_Problem 1_
From the post about snow in the North Carolina mountains, list the things it says the kids from Florida did while playing in the snow.
_Problem 2_
Copy the post about snow in the North Carolina mountains word for word, covering everything from "I've tried to" down to "TA is about.".
_Problem 3_
For each statement, say whether the post about snow in the North Carolina mountains agrees with it. Answer yes or no, and quote the words from the post that decide it.
(a) The writer was once a student at ASU in Boone.
(b) The writer thinks the Mast General Store is best in the summer.
(c) The writer has lived their entire life in Virginia.

*** Opening of Selected excerpt ***

I've yet to met the kid who thinks one day in snow is enough; especially kids from Florida. Back when I was a student at ASU in Boone, the kids from Florida would skip class and stay up all night for days to play in the season's first snow and snows thereafter....building snowmen, sledding hills in town, throwing snowballs, etc.. They weren't bored, they were fascinated and having a great time. Yeah, I've never heard of kids being bored with snow after one day......this would be the exception, not the norm.

I've tried to be helpful on this topic and not make the decision of what this OP is really wanting. Having lived my entire life in North Carolina, I've visited all areas of the state, not just one. It's a great state, there's much to enjoy, all seasons of the year. In addition to my opinions, I've given facts and recommended that the OP do research to determine if ideas suggested would be what their family would enjoy.....that's what TA is about.

Winter snow season is big business in the Northern NC mountains; many people return for their winter/Christmas vacation year after year. The area is full of people and things to do in the "dead of winter". Even if you don't wish to snow ski, (if you do wish to ski, there are great "ski schools" at every ski resort) there are a number of great ways to enjoy the snow, and also other fun activities which keep families entertained for a week or more. There are ice skating rinks, tubing runs, sledding hills, even open areas for building snowmen and/or having a good old snowball fight! Other sites and activities which are main attractions during other times of the year are still open and able to be enjoyed too. Here's a few... Grandfather Mountain is a great place to spend the day: http://www.grandfather.com/ Gem mining is something our family has enjoyed: http://www.facetsoffoscoe.com/ And the original Mast General Store in Valle Crucis is best (IMHO) during the winter months when they have the old wood stove heating up the place. vallecrucis.com/sites-to-see/… My kids enjoy a visit to the Mast General Store year after year. If the snow is only on the ski slopes, there are many wonderful hiking trails and waterfalls to see in the area. The towns of Boone and Blowing Rock offer cute unique shops and great places to eat. A family would find just as much (if not more) to enjoy in the Northern NC mountains, as in the southern NC mountains...in addition, they would most likely find snow, which is what they asked about in the first place. :)

Best Wishes to all and with whatever vacations you take.

*** Close of Selected excerpt ***
*** Opening of Data under study ***

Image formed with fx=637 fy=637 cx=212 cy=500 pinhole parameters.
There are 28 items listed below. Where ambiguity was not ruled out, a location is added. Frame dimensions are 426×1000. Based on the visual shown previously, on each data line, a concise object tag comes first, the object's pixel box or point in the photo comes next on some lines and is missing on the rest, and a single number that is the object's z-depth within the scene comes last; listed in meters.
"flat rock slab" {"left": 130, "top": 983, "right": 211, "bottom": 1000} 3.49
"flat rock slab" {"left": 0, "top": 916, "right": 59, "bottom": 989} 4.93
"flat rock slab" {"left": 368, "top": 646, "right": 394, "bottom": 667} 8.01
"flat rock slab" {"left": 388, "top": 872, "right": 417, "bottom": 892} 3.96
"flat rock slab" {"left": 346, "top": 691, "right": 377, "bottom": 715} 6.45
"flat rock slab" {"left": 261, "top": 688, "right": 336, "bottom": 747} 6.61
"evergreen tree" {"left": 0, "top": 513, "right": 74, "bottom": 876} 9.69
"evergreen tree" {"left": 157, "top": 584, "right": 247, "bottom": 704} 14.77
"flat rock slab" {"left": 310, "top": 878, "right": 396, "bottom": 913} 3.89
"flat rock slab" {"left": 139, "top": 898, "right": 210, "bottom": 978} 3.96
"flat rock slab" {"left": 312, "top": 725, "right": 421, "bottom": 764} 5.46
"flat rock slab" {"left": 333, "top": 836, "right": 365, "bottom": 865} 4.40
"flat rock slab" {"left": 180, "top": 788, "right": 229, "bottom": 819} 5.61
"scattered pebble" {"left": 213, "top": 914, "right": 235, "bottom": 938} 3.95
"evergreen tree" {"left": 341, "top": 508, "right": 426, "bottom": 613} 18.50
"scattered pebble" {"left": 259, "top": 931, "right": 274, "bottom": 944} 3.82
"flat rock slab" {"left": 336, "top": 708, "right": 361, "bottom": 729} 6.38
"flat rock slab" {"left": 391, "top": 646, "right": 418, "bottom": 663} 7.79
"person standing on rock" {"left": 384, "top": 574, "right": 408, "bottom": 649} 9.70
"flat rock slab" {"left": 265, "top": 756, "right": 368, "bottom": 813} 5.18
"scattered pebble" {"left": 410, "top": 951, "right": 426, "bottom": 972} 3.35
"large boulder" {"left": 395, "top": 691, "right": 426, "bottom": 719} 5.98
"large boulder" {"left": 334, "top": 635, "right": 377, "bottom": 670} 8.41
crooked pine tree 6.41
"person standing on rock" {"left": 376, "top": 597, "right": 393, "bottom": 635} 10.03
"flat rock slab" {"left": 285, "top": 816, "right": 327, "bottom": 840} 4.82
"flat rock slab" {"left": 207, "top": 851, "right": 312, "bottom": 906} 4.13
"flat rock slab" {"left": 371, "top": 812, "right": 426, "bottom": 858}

*** Close of Data under study ***

_Task answer 1_
- building snowmen
- sledding hills in town
- throwing snowballs

_Task answer 2_
I've tried to be helpful on this topic and not make the decision of what this OP is really wanting. Having lived my entire life in North Carolina, I've visited all areas of the state, not just one. It's a great state, there's much to enjoy, all seasons of the year. In addition to my opinions, I've given facts and recommended that the OP do research to determine if ideas suggested would be what their family would enjoy.....that's what TA is about.

_Task answer 3_
(a) Yes: "Back when I was a student at ASU in Boone"
(b) No: "is best (IMHO) during the winter months when they have the old wood stove heating up the place"
(c) No: "Having lived my entire life in North Carolina"